In Clark's topology, the outcomes can be: a sudden change of role he calls this abrupt conversion. Another outcome entails an allegiance to values rather than a behavior change; e.g., adolescents who are converted to their parents' religion. Similarly there are student LSD users who talk like psychedelicists but continue to be headed for a career of suburbia and the office. Gradual conversion entails what Clark calls role assimilation (and this is reminiscent of the more protracted therapies). There are clearly various levels of personality which can be involved either in the drug experience or in conversion experience. Classifications of pathological outcomes of conversion (including irresponsibility and omniscience) startlingly resemble patterns we see with LSD.
Even the conversion experience, if we follow Christiansen's description, is not dissimilar from that described by therapists who have worked with LSD. He notes a pre-conversion conflict which reaches a peak, a moment of "giving up" (an intention to cease the struggle) which can be followed by an opportunity to come up with a new solution. The conflict must become sufficiently accessible to that part of the mind which can organize and synthesize it in religious terms. ("Perspectives on the Use and Abuse of Psychedelic Drugs," Daniel X. Freedman, pages 93-94)

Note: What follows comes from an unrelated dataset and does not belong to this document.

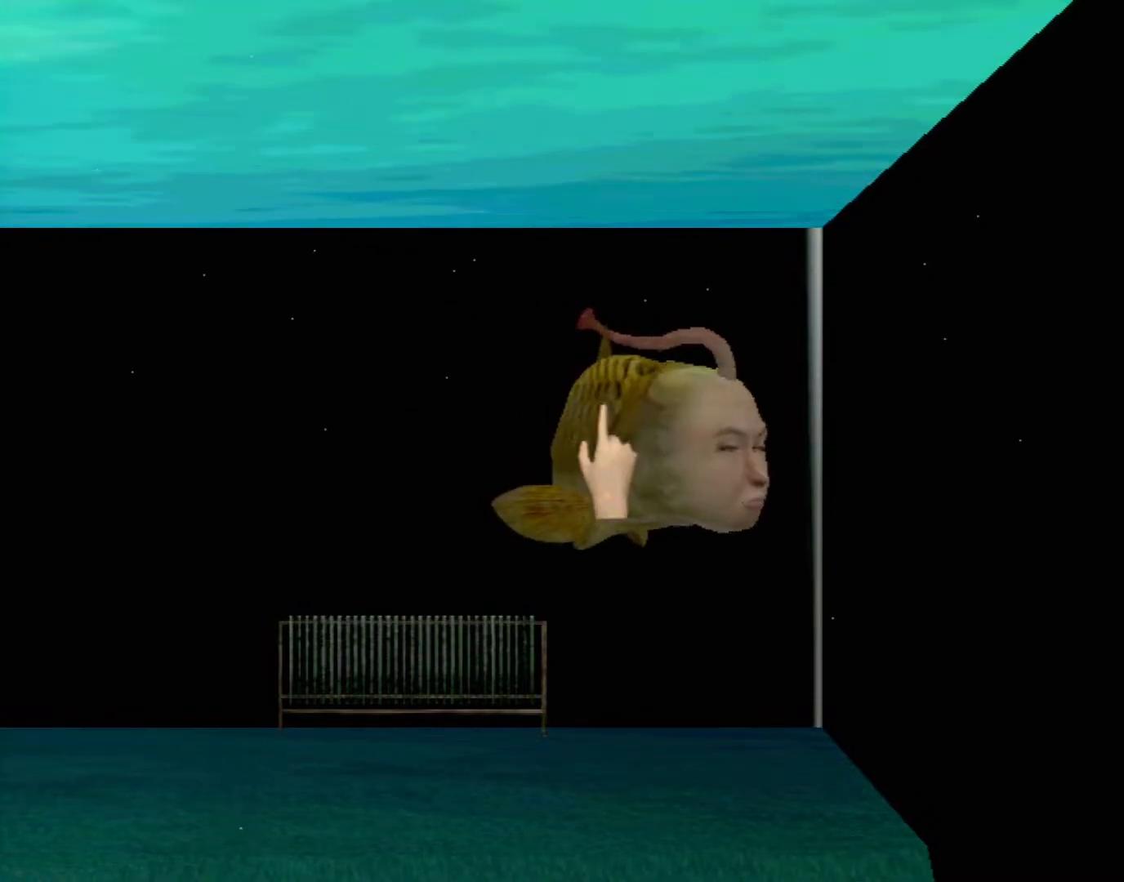
{"buttons": [], "left_stick": "center", "events": [[17, "X", "up"], [83, "X", "down"], [150, "X", "up"], [233, "X", "down"], [283, "X", "up"], [383, "X", "down"], [433, "X", "up"]]}
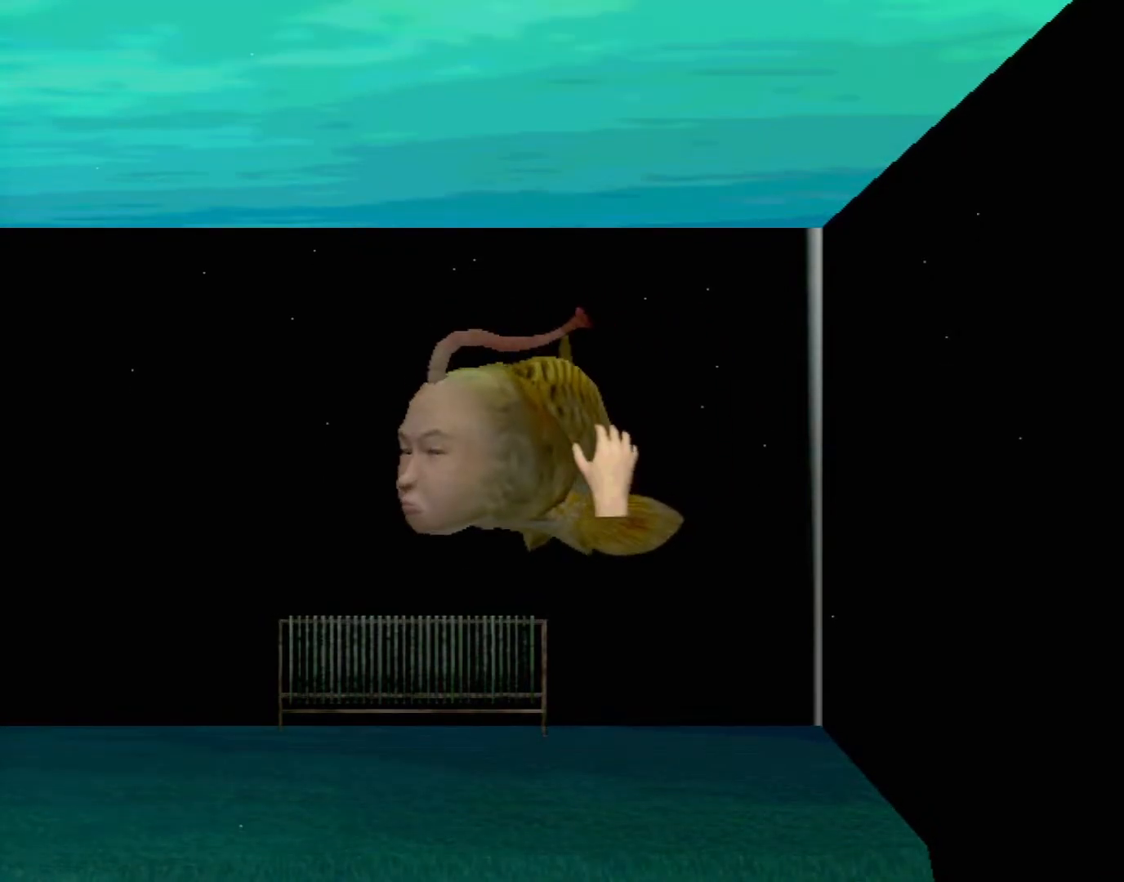
{"buttons": [], "left_stick": "center", "events": [[17, "X", "down"], [67, "X", "up"], [133, "X", "down"], [200, "X", "up"], [283, "X", "down"], [367, "X", "up"], [417, "X", "down"], [500, "X", "up"]]}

Many of the differences between harmaline and mescaline may be related to the facts that the effect of the former on the emotions is much less than that of mescaline, and thinking is affected only in subtle ways, if at all. Concern with religious or philosophical problems is frequent, but there is not the aesthetic or emphathetic quality of the mescaline experience. Thus, the typical reaction to harmaline is a closed-eye contemplation of vivid imagery without much further effect than wonder and interest in its significance, which is in contrast to the ecstatic heavens or dreadful hells of other hallucinogens. Despite this lesser effect of harmaline on the intensity of feelings, qualitative changes do occur in the emotions which may account for the pronounced amelioration of neurotic symptoms evidenced by 8 of our 30 subjects, as detailed in a separate report. ("Psychotropic Properties of the Harmala Alkaloids," Claudio Naranjo, page 390)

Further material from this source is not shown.